Ritonavir extends the duration for which 332 [paxlovid] can act on the 3CL protease. Essentially, ritonavir slows down the metabolism of 332 [paxlovid]. Ritonavir and lopinavir, which are used in combination for HIV, were evaluated for treatment of SARS-CoV-2 in several large and small early clinical trials and shown to be ineffective.
For any evaluation of enzymatic activity, the general principle is to prolong the duration of action so that the number of doses that need to be given can be reduced. Paxlovid is given twice a day, but without ritonavir’s inclusion, 322 [paxlovid] would have needed to be given much more frequently, which is a key factor in reducing compliance with any treatment.
Since paxlovid is a protease inhibitor, can the virus develop resistance faster than when molnupiravir is used? Would it be prudent to use both paxlovid and molnupiravir together to achieve better outcomes and reduce the chances of drug resistance?
With most antivirals it makes sense to combine them to reduce the chances of resistance developing. However, with molnupiravir’s mode of action being the induction of mutations through the random replacement of cytidine or uridine with NHC-TP, a molecule generated by metabolism of molnupiravir, resulting in lethal mutagenesis or error catastrophe, the chances of development of resistance are believed to be low. With paxlovid, it targets an essential protease, so if the virus mutates the protease in order to escape the antiviral drug it is likely to have a fitness cost to the virus. One of the advantages of an oral antiviral that targets viral replication is that the spike protein mutations that we worry about with vaccine induced immunity or with monoclonal antibody therapy will not matter, because the drug has a different target.
Though Pfizer has been developing and testing protease inhibitors against SARS virus, is the development of a novel drug molecule in a short time to specifically treat COVID-19 be seen as a major advancement?
Pfizer originally started its work on SARS-CoV-2 by synthesising and pre-clinically evaluating protease inhibitors years ago as a potential treatment. The data published by the Pfizer team reported that the Mpro inhibitor showed potent antiviral activity against SARS-CoV-2 and all the human coronaviruses.
Testing in human cells and mouse models of SARS-CoV-2 suggest that the treatment could limit damage to lung tissue. The first trial in six individuals was published and the recent announcement, not yet published, showed that paxlovid resulted in an 89% protection against progression to severe disease and no patients treated with the drug died, as compared to 10 deaths in the placebo recipients. This is a major advancement, not just for SARS-CoV-2 but potentially for all coronaviruses.
Even if paxlovid is approved by the FDA, should the drug be tested in India for safety and immunogenicity or efficacy too for approval? Or will it be just a safety and bioequivalence study?
Drugs do not need immunogenicity studies.

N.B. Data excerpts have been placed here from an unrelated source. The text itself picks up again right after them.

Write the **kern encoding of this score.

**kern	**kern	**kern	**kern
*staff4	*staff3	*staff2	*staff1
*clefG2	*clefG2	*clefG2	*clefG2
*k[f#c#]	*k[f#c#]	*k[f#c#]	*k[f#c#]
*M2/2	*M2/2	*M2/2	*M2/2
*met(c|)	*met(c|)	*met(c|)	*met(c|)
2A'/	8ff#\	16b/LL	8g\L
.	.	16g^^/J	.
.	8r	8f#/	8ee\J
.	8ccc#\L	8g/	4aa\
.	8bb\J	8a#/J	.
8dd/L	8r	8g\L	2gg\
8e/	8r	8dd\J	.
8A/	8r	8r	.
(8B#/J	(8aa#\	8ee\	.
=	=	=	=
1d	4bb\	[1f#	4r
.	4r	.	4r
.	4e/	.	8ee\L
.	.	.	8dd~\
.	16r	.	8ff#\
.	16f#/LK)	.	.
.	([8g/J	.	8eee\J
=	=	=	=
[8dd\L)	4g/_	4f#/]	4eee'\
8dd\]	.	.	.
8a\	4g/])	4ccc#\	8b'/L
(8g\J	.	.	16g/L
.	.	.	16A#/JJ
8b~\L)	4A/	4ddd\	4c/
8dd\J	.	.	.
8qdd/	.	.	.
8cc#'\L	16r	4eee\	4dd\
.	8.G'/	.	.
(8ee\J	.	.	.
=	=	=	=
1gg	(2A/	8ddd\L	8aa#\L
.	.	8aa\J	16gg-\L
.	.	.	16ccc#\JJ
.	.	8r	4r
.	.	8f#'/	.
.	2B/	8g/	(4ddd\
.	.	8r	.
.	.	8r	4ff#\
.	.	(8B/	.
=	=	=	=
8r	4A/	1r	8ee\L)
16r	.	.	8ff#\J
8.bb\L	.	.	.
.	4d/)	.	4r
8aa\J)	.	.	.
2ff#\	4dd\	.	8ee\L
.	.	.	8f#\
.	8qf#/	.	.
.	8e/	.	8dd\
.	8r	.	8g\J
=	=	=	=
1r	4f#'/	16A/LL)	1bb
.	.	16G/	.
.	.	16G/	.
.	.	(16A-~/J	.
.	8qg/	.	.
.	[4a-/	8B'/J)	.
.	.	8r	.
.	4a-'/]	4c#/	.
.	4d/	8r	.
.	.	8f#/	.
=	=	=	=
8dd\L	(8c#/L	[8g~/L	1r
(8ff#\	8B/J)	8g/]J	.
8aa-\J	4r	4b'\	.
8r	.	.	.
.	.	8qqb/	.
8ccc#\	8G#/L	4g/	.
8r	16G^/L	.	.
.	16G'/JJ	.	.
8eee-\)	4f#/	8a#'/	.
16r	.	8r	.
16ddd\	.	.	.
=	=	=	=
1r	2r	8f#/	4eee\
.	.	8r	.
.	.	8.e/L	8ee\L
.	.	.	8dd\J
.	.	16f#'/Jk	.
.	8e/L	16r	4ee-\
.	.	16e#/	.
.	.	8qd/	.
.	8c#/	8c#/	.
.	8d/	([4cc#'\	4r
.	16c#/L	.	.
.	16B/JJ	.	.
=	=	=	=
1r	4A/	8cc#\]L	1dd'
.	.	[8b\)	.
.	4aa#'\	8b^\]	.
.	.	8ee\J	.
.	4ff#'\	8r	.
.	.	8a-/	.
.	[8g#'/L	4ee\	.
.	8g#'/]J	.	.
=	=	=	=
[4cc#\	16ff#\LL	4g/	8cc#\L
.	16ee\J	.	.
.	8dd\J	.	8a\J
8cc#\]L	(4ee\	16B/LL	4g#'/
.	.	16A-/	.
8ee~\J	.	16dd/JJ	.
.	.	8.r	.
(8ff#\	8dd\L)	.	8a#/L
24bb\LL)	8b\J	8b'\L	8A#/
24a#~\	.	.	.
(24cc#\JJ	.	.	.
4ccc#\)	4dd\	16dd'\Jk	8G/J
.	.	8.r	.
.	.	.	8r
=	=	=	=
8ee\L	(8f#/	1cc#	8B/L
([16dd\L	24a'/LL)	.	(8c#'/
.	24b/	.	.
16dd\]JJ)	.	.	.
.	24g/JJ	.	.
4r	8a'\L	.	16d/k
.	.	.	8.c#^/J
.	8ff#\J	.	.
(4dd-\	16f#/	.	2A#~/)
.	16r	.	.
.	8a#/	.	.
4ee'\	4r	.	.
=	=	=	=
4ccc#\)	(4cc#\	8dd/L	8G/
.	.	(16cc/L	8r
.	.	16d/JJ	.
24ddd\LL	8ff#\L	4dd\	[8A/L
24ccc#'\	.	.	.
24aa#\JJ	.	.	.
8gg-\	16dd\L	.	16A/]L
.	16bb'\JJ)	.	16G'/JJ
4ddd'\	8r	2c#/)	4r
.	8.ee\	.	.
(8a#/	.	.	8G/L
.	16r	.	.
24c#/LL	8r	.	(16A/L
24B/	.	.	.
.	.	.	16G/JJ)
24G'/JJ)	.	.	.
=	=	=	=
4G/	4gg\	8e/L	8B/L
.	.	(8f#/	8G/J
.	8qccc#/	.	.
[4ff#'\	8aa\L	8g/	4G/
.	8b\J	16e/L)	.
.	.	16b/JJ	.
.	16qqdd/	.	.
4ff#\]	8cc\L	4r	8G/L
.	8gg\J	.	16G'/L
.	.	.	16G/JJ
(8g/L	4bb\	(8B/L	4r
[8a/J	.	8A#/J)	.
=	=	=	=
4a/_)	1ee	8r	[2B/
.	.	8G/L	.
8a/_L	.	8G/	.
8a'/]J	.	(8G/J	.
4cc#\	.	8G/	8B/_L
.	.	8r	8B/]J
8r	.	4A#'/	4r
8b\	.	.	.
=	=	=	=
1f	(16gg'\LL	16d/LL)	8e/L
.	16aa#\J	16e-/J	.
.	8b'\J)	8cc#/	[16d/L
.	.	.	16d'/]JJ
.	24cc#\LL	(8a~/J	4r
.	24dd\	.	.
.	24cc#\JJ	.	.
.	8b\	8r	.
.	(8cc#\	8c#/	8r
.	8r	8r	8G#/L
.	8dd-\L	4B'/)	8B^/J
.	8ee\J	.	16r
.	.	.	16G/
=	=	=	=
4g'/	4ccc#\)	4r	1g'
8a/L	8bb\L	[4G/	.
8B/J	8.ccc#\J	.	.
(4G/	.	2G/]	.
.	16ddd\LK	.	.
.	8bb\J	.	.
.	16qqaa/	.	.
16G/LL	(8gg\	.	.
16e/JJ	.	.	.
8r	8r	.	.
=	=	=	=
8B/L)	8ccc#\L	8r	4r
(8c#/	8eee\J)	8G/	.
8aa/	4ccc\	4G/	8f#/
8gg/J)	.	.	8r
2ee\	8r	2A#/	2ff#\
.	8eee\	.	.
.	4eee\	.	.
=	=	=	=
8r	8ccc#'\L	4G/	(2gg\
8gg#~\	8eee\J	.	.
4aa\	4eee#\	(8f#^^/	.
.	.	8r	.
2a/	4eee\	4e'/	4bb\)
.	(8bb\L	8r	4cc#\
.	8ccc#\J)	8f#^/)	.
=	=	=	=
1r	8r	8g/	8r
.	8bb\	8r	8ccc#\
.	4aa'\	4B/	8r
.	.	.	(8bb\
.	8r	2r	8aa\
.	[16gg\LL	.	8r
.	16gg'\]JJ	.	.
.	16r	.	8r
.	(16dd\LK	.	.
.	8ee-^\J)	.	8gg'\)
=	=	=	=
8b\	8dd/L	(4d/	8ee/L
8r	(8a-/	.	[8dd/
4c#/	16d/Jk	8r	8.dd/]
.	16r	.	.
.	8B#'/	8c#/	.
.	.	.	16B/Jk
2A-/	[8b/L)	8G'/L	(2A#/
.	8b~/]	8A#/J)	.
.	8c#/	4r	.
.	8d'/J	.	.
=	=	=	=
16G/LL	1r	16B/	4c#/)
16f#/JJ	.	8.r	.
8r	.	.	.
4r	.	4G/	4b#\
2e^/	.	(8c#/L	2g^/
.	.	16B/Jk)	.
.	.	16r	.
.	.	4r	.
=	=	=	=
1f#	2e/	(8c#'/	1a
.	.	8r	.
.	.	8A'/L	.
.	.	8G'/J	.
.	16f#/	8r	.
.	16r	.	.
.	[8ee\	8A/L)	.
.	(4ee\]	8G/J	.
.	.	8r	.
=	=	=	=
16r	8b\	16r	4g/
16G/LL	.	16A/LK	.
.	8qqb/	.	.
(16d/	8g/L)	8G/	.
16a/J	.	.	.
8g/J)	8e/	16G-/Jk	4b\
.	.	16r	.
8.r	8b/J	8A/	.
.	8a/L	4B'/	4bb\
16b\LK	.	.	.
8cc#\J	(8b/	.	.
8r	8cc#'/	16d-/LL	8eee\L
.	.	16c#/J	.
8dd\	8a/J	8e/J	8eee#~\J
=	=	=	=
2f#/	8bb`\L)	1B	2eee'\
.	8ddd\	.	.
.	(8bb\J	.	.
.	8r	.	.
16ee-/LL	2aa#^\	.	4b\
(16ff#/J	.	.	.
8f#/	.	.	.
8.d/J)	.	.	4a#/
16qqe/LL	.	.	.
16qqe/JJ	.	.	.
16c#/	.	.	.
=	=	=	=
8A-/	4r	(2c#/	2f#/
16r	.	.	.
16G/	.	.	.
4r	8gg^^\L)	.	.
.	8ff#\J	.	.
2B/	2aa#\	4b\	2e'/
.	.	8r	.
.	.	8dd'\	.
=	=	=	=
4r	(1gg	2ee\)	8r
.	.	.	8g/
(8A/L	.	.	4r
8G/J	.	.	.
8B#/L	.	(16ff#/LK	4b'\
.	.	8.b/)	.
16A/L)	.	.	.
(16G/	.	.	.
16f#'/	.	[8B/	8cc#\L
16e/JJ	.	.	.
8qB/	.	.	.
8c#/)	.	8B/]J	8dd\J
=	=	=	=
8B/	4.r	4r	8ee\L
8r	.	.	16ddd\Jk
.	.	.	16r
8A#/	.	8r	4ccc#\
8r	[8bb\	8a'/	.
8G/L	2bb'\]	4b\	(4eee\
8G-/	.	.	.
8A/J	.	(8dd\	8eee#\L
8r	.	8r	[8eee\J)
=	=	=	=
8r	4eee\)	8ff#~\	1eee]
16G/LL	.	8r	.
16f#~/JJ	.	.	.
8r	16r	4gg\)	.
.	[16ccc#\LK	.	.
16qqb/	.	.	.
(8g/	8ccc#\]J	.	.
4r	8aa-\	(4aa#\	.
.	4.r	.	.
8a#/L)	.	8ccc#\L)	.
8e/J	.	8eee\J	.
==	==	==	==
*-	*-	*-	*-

A small safety and bioequivalence study may be required for the drug to be manufactured in India.
Since Indian generic manufacturers have been producing HIV drugs, will it be difficult for them to manufacture paxlovid?
Pfizer has committed a billion dollars to supporting technology transfer and supporting manufacturing capacity to be established through the Medicines Patents Pool (MPP). Given the experience of the Indian Pharma industry, I see no reason why they should not be able to rapidly ramp up manufacturing, not just for India, but for the 95 countries eligible to receive these drugs under the MPP mechanisms.